DATA SHOWN —
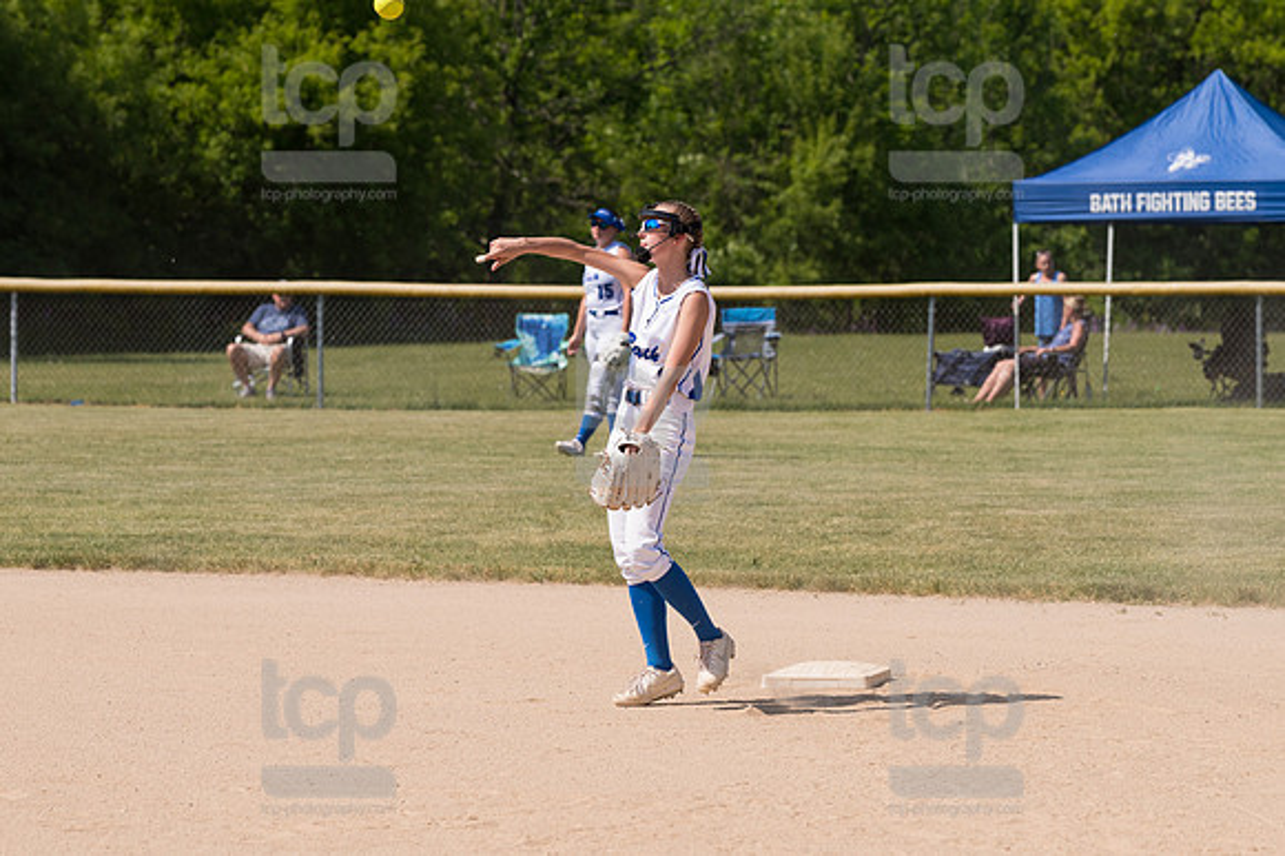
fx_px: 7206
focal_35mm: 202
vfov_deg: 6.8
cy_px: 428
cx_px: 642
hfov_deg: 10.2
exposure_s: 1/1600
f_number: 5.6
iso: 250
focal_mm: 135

PROBLEM STATEMENT —
Write out all the entries word for word, but drop the pictures.

WORKED SOLUTION —
fx_px: 7206
focal_35mm: 202
vfov_deg: 6.8
cy_px: 428
cx_px: 642
hfov_deg: 10.2
exposure_s: 1/1600
f_number: 5.6
iso: 250
focal_mm: 135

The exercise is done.